The golden rule for ectotherms trying to stay warm in the cold is location, location, location. They seek out sheltered areas where temperatures are more stable, usually underground. They hide away in underground burrows, tuck under insulating leaf litter and moss, huddle inside stumps, logs, and stone walls, or even bury themselves in mud at the bottom of frozen water bodies. Mole salamanders, like the blue-spotted salamander and the spotted salamander, already spend much of their elusive lives underground, but seek deeper cracks and crevices to get below the frost line. For them, more snow is actually a good thing because it provides additional insulation.
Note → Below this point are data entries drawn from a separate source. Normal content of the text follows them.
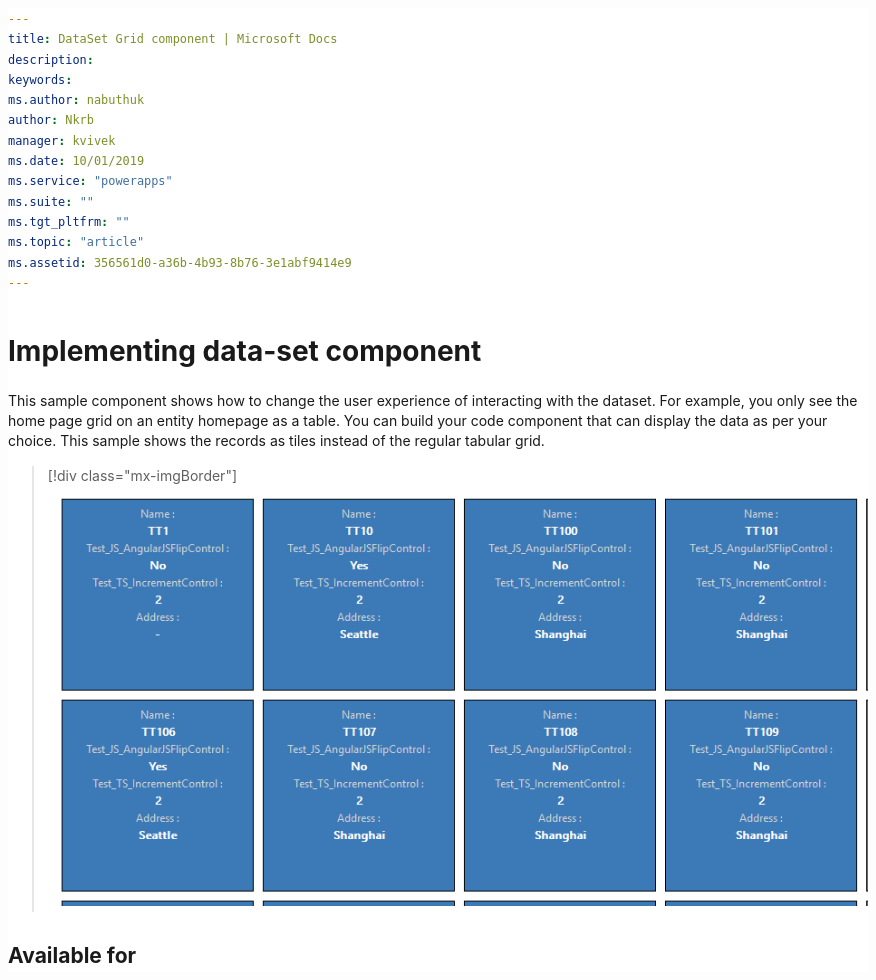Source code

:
 ```yaml
---
title: DataSet Grid component | Microsoft Docs
description: 
keywords:
ms.author: nabuthuk
author: Nkrb
manager: kvivek
ms.date: 10/01/2019
ms.service: "powerapps"
ms.suite: ""
ms.tgt_pltfrm: ""
ms.topic: "article"
ms.assetid: 356561d0-a36b-4b93-8b76-3e1abf9414e9
---
```


# Implementing data-set component

This sample component shows how to change the user experience of interacting with the dataset. For example, you only see the home page grid on an entity homepage as a table. You can build your code component that can display the data as per your choice. This sample shows the records as tiles instead of the regular tabular grid.

> [!div class="mx-imgBorder"]
> ![Data Set Grid component](../media/data-set-grid.png "Data Set Grid component")

## Available for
One difference between true hibernation and brumation is that animals who brumate may still be active on days with mild temperatures. When woodchucks enter their dens, they won’t be seen until spring, but if a reptile has the opportunity to briefly bask in the sun and rehydrate mid-winter they will, regardless of what Punxsutawney Phil has to say. Don’t be surprised on a bluebird day if you see a snake sluggishly sunning on a rock wall.
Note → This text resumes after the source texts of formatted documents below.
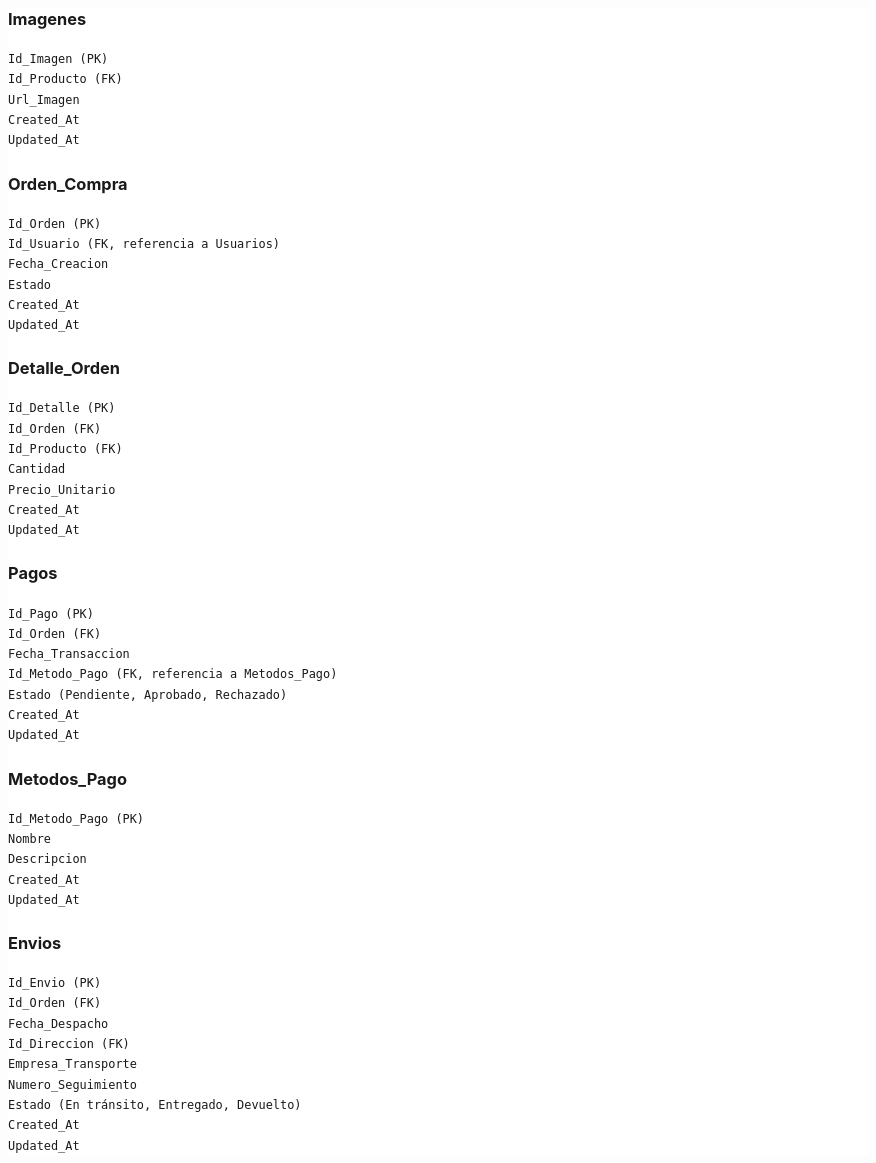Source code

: ### Imagenes
    Id_Imagen (PK)
    Id_Producto (FK)
    Url_Imagen
    Created_At
    Updated_At

### Orden_Compra
    Id_Orden (PK)
    Id_Usuario (FK, referencia a Usuarios)
    Fecha_Creacion
    Estado
    Created_At
    Updated_At

### Detalle_Orden
    Id_Detalle (PK)
    Id_Orden (FK)
    Id_Producto (FK)
    Cantidad
    Precio_Unitario
    Created_At
    Updated_At

### Pagos
    Id_Pago (PK)
    Id_Orden (FK)
    Fecha_Transaccion
    Id_Metodo_Pago (FK, referencia a Metodos_Pago)
    Estado (Pendiente, Aprobado, Rechazado)
    Created_At
    Updated_At

### Metodos_Pago
    Id_Metodo_Pago (PK)
    Nombre
    Descripcion
    Created_At
    Updated_At

### Envios
    Id_Envio (PK)
    Id_Orden (FK)
    Fecha_Despacho
    Id_Direccion (FK)
    Empresa_Transporte
    Numero_Seguimiento
    Estado (En tránsito, Entregado, Devuelto)
    Created_At
    Updated_At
snake in the sun on fallen leaves among snow.

Temperature Teamwork

Aggregation is a method used by some snakes to prevent heat loss during brumation. The benefits of brumating in a group extend beyond the winter season too. It also gives snakes a jumpstart on the spring breeding season. DeKay’s brownsnakes group together inside stone walls, rodent burrows, and other protected areas called hibernacula. Nearly 100 snakes have been found intertwined within a single hibernaculum, but that doesn’t hold a candle to the tens of thousands of red-sided garter snakes that congregate at the world-famous Narcisse Snake Dens in Manitoba’s Narcisse Wildlife Management Area. In Maine, Black racers also aggregate in underground burrows, sometimes in conjunction with common garter snakes, an odd match since racers may prey on garter snakes in other seasons.

A group of garter snakes coiled together

Options for Oxygen

For Maine’s aquatic turtles (Blanding’s, musk, painted, snapping, spotted, and wood turtles), brumating underwater where they are sheltered by undercut banks, hummocks, roots, and mud, is a good solution for maintaining temperature. But living beneath a frozen surface creates a new challenge- acquiring oxygen. In the warmer months, turtles are capable of spending relatively lengthy periods underwater but rise to the surface to breathe as needed. Once water freezes over in winter they don’t have this option, so how do they obtain oxygen?

Luckily, turtles can endure relatively low oxygen levels thanks again to the glycogen in their blood. But they also have a strange, yet effective solution called cloacal respiration, which is just a nice way of saying they breathe through their butts! Well not breathe exactly… they simply absorb oxygen as water moves over areas of the body with a high concentration of blood vessels, particularly the cloaca, as well as the mouth and throat.

snapping turtle with only its nose just above water

Frozen Frog-cicles

Of all the adaptations reptiles and amphibians use during brumation, none is more incredible than the wood frog’s ability to freeze nearly solid and survive. It’s a kind of “if you can’t beat them, join them” type of approach to frigid winter temperatures. Most frogs must brumate in places insulated well enough to keep their body temperatures just above freezing. The wood frog simply settles into some leaf litter and lets the frost hit. They survive because extremely high levels of glucose (there’s that protective sugar again) prevent the insides of their cells from freezing and rupturing even while surrounding tissues freeze. With this adaptation, the wood frog not only survives Maine winters, it’s also the only frog that lives north of the Arctic circle! In the spring, they thaw out, and are first in line at vernal pools for breeding season.

wood frog
Wood frog by Jonathan Mays

Herps in Hiding

While we may not see or hear them all winter, Maine’s reptiles and amphibians are still here, armed with amazing adaptations, relying on brumation, and waiting quietly for spring. Knowing their winter story makes their vernal chorusing sound even more like a celebration.